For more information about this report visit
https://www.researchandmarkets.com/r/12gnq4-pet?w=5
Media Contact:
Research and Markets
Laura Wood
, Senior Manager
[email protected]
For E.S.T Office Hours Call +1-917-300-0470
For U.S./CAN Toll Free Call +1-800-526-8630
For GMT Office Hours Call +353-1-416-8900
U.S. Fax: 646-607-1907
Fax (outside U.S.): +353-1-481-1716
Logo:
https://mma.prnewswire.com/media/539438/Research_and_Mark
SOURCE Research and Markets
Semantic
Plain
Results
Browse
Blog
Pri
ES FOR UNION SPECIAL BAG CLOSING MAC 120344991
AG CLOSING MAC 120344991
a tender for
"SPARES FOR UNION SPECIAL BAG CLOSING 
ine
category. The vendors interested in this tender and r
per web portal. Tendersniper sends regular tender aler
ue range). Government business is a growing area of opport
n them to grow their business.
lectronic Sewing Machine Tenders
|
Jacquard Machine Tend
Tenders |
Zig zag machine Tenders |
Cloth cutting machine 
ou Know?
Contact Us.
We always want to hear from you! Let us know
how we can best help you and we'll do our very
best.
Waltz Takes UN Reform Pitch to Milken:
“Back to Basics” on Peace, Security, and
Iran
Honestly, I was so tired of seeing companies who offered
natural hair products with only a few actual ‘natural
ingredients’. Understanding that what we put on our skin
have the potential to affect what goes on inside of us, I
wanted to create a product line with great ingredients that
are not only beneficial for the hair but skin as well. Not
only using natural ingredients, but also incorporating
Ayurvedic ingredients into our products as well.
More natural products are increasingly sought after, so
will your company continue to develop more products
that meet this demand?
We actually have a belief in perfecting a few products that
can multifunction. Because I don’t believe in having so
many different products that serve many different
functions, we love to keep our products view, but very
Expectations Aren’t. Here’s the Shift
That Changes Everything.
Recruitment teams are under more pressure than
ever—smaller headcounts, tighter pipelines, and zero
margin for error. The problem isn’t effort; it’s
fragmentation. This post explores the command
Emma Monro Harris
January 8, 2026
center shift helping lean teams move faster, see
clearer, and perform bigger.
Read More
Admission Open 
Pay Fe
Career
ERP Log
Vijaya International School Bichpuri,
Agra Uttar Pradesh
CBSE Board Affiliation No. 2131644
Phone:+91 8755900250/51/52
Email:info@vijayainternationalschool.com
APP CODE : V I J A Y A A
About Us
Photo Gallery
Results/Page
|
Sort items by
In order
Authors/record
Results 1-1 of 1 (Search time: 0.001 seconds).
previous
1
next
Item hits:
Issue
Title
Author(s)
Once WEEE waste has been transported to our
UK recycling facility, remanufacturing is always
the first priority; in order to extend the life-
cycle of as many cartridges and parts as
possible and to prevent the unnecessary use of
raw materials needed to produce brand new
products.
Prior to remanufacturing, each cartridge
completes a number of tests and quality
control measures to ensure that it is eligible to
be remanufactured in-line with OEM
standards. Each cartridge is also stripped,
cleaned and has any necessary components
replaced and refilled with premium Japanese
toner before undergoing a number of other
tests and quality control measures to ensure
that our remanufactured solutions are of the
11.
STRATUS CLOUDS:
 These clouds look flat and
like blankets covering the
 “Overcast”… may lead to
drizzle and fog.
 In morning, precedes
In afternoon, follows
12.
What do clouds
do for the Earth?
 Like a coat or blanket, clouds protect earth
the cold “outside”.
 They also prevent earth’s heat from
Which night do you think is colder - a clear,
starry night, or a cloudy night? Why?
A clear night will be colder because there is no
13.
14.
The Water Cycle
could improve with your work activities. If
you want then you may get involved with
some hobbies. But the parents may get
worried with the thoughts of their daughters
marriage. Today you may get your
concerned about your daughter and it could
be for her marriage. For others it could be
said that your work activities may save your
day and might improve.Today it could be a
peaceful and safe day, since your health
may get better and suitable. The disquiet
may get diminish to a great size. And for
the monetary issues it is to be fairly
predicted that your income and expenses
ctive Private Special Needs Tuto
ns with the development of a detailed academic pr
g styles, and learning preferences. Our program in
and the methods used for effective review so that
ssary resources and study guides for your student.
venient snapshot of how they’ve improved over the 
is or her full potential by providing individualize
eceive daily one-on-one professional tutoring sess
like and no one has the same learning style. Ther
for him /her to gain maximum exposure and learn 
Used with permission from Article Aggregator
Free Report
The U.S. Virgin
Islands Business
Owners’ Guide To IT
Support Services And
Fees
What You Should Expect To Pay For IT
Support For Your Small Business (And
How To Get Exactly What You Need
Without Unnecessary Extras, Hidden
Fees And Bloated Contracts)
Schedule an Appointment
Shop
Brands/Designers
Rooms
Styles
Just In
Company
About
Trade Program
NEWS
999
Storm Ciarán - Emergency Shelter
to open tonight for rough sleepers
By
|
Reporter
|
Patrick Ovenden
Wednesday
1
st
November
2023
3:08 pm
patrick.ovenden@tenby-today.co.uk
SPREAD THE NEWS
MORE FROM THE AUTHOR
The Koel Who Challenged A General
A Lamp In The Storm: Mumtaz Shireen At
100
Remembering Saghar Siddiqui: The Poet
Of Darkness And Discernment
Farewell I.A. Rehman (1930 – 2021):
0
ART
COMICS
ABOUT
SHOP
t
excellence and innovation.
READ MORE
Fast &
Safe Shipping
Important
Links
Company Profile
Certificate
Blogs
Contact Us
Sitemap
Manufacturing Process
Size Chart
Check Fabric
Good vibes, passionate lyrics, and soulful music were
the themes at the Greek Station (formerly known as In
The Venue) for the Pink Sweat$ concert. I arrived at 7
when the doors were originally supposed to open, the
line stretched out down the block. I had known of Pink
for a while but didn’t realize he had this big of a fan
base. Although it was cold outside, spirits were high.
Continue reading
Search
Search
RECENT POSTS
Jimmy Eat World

_JOB_
To answer, copy each line from the material above that has the word "hair".

_FINAL ANSWER_
natural hair products with only a few actual ‘natural
are not only beneficial for the hair but skin as well. Not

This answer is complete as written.